確実なのは見る立場でいることのほうが多いということ。

そうして私もこの本を手渡した。

 

近い視点で読むのではないかと思って。 

 

セッション4

7月は互いに忙しかったようだ。セッションもすでに2度延期になったが、なんとかスキップせず開催できた。今回は刊行されると知った時から「この本はきっと読むのだろう」と思っていた本について話すことになっていた。

これからの本屋読本

これからの本屋読本

 

書店での佇まいが独特で、パッと見たときに存在感を放っている本である。積まれていても、表紙を見せて並べられていても、どちらも目を引く。まず、色合いや質感がいい。本のもつ上品なイメージをそのまま表していると思う。2回目の課題本だった『モンテレッジオ~』もそうだったが、深い緑色とかモスグリーンは「本」という感じがする。

この本を買った書店チェーンでは花森安治デザインの栞をつけてくれる。毎回色違いなので楽しみなのだが、今回は帯と同じ色のベージュの渋い色のものだった。偶然かもしれないけれど本に似合っている色。

本を読む時、気になる行に付箋を立てていき、余裕があれば同時にノートにその箇所を書きつけていく。後で見返したいときのためにページ数も見る。本書のページ数を見たとき、何種類もの手描きの数字が組み合わされていて味があるなと感じた。それらの数字の秘密は最後に知ることになったが、なんて心憎い演出でおしゃれなのだろうと感心する。随所にこうした読む人が楽しめるような、著者のしかけ・遊び心が感じられるのだ。

本書は大まかに3パートに分かれている。パート1は、本や本屋の魅力について。まさに我々が日々考えているような「読書」ということも含む。ひとつとんでパート3は、小さな本屋を続けるための実践的具体的な内容。その2つのパートに挟まれてグレーの紙に印刷されている部分が、本を仕入れる方法について書かれた「別冊」。著者は「必要な人だけ読んでほしい」と言っている。

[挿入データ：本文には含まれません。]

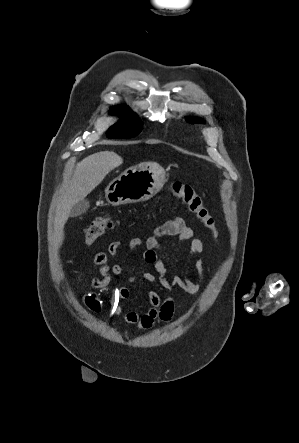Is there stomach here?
Wrapping results in <instances>:
<instances>
[{"label": "stomach", "instance_id": "1", "mask_svg": "<svg viewBox=\"0 0 299 443\" xmlns=\"http://www.w3.org/2000/svg\"><path fill=\"white\" fill-rule=\"evenodd\" d=\"M166 181V173L158 164H139L111 181L105 189V196L115 206L143 202L157 194Z\"/></svg>", "mask_w": 299, "mask_h": 443}]
</instances>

自分は1→3→2の順で読んだ。専門用語の多いパート2「別冊」の部分は結構飛ばし読みしたと思う。

しかし、「別冊」についての感想を話しているうちに、以前参加した出版業界のある勉強会*1のエピソードを思い出して語りが止まらなくなった。後で知ったが、それはなんと2年前の同日のことだった。偶然にしてはできすぎている。

読み返した当時の日記には、そのイベント終了後に神保町の街中で知人に偶然会ったことが書かれている。交差点の手前で立ち話をしたらしい。そして、その人と話すことで次の本を思い出したとも。立ち話の内容は全く覚えていない。

喋る馬(柴田元幸翻訳叢書|バーナード・マラマッド)

喋る馬(柴田元幸翻訳叢書|バーナード・マラマッド)

 

その作品とは、バーナード・マラマッドの短編集に所収されている「夏の読書」である。本に関わっていく以上、忘れたくないと思っているとても好きな短編なのだが、今日またリンクして思い出されたことが不思議でもあり、読み返した。実は課題本のテーマともセッションで話した内容とも関連していた。「本を差し出す」仕事をするような人には、今後も紹介していきたい作品だと再確認した。

 

おそらくこの読書会でもずっと考えている根源的な問い、すなわち「本とは」「読書とは」。本書において、著者はその問いに対する答えを言い切っている。

本屋で過ごす時間は、いわば旅に出る前の、準備の時間に似ている。(p.20) 

その本から自分が読み得るものを読書だとするなら、すでに読書は、本屋の店頭ではじまっているのだ。(p.39)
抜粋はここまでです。